In the above embodiment, the mover 24 is integrally and rotatably connected to the rotary shaft 20 through the connection between the large-diameter collar portion 22 and the disc spring 30, but the present invention is not limited to this. Instead, it is also possible to connect the movable element 24 and the rotating shaft 20 with the structure shown in FIG. That is, in another embodiment shown in FIG. 2, the lower part 37 of the rotating shaft 20 is formed into a drum-like cross section with both sides cut away, and the mover 24 is attached to the lower part 37 of the rotating shaft 20 so that it cannot rotate relative to the lower part 37 of the rotating shaft 20. is inserted into.

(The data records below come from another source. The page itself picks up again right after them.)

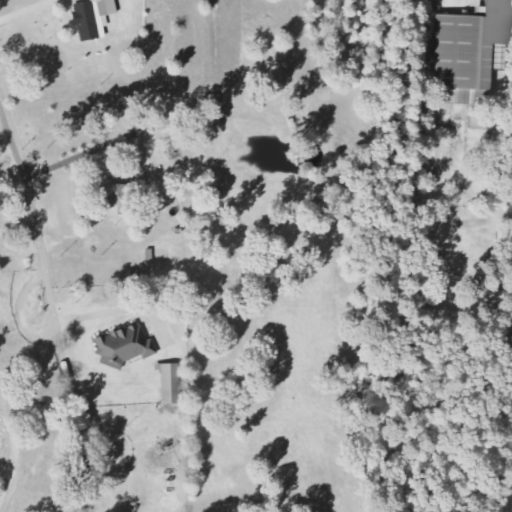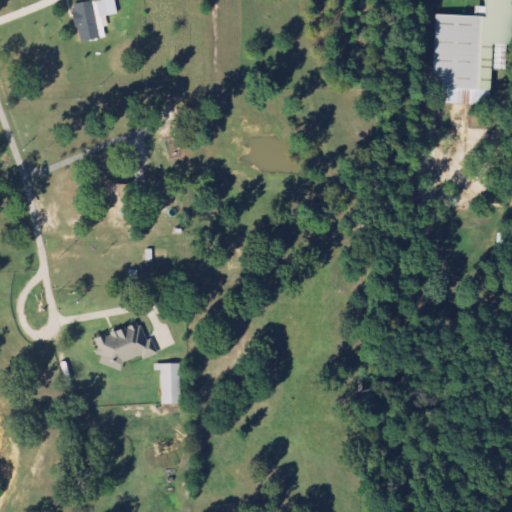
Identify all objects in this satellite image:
building: (95, 18)
building: (458, 52)
building: (469, 52)
building: (123, 198)
road: (37, 236)
building: (124, 346)
building: (173, 383)
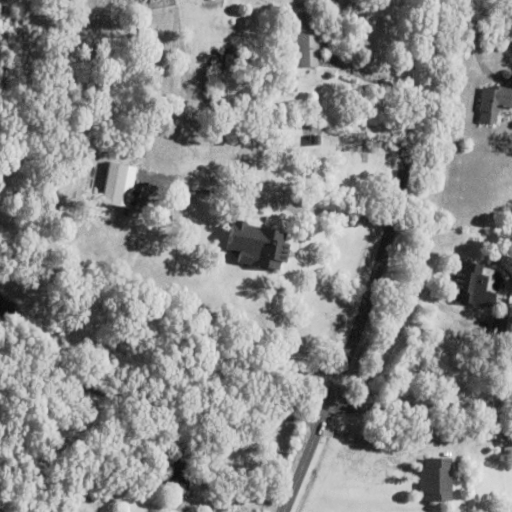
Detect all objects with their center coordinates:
building: (308, 39)
building: (307, 41)
building: (244, 64)
road: (372, 77)
building: (495, 102)
building: (494, 105)
building: (307, 129)
building: (316, 143)
building: (366, 163)
building: (121, 184)
building: (262, 245)
building: (265, 250)
building: (497, 260)
road: (381, 261)
building: (474, 285)
building: (472, 289)
road: (423, 298)
building: (498, 328)
building: (310, 375)
road: (420, 407)
building: (270, 412)
building: (507, 441)
building: (506, 445)
building: (179, 447)
building: (177, 473)
building: (178, 474)
building: (438, 479)
building: (43, 480)
building: (437, 483)
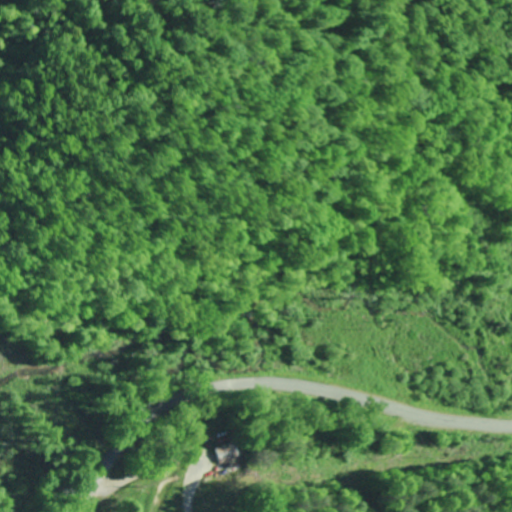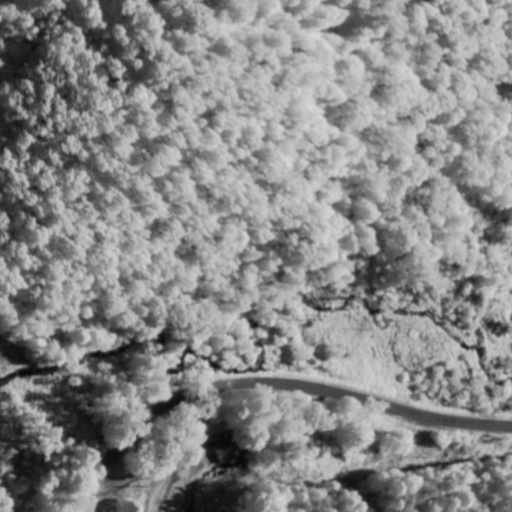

According to this connection structure, the movable element 24 is connected to the rotating shaft 2.
0, the rotational moment of the movable element 24 can be efficiently transmitted to the rotating shaft 20. Further, unlike the example shown in FIG. 2, the same effect as described above can be obtained even if the lower part of the rotary shaft 20 is formed into a spline shape and the movable element 24 is inserted therein so as not to be relatively rotatable.

Furthermore, although the ultrasonic motor of the above embodiment is configured so that the movable element 24 performs rotational motion, the present invention can be applied to a linear type ultrasonic motor in which the movable element is configured to perform linear motion. It is also possible to convert

[Effects of the Invention] As described in detail above, the ultrasonic motor of the present invention includes a stator that generates an elastic traveling wave by deformation of a piezoelectric element, and a stator that is arranged so as to come into elastic contact with the stator. A movable element driven by a movable element, a spring means for pressurizing the movable element toward the stator, and a spring means interposed between the spring means and the movable element, the pressing force of the spring means being applied to the contact between the stator and the movable element. Since it is composed of an auxiliary member that applies pressure to the contact surface at almost the same position as the surface, the stator and mover can always be brought into pressure contact with a stable contact surface, preventing uneven rotation and torque. This provides an excellent effect in that high output can be obtained.

[Brief explanation of drawings]

FIG. 1 is a vertical cross-sectional view of an ultrasonic motor according to an embodiment of the present invention, and FIG. 2 is an ultrasonic motor according to another embodiment of the present invention in which the connection structure between the movable element and the rotating shaft is different from that in FIG. 1. FIG. 3 is a vertical cross-sectional view showing a conventional ultrasonic motor.
FIG. 4 is a partial cross-sectional view showing an enlarged view of the contact area between the stator and the movable element in the ultrasonic motor shown in FIG. 3, and FIG.
FIG. 3 is an explanatory diagram showing the distribution of the pressing force of the disc spring used in the ultrasonic motor shown in the figure. In the figure, 6: stator, 14: piezoelectric element, 24: mover, 30: disc spring, 34: pressurizing auxiliary member. In the drawings, the same reference numerals and the same symbols indicate the same or equivalent parts. Patent applicant: 1 person other than Aisin Seiki Co., Ltd.

Claims (2)

[Claims] (1) A stator that generates an elastic traveling wave by deformation of a piezoelectric element, a movable element that is arranged to come into elastic contact with the stator and is driven by the elastic traveling wave, and a movable element that moves the movable element in the direction of the stator. A pressurizing auxiliary member that is interposed between the spring means and the movable element and transmits the pressurizing force of the spring means to the contact surfaces of the stator and the movable element at substantially the same position as the contact surfaces of the stator and the movable element. An ultrasonic motor comprising: (2) The ultrasonic motor according to claim 1, wherein the pressurizing auxiliary member is made of a material having higher rigidity than the movable element and has a larger mass than the movable element.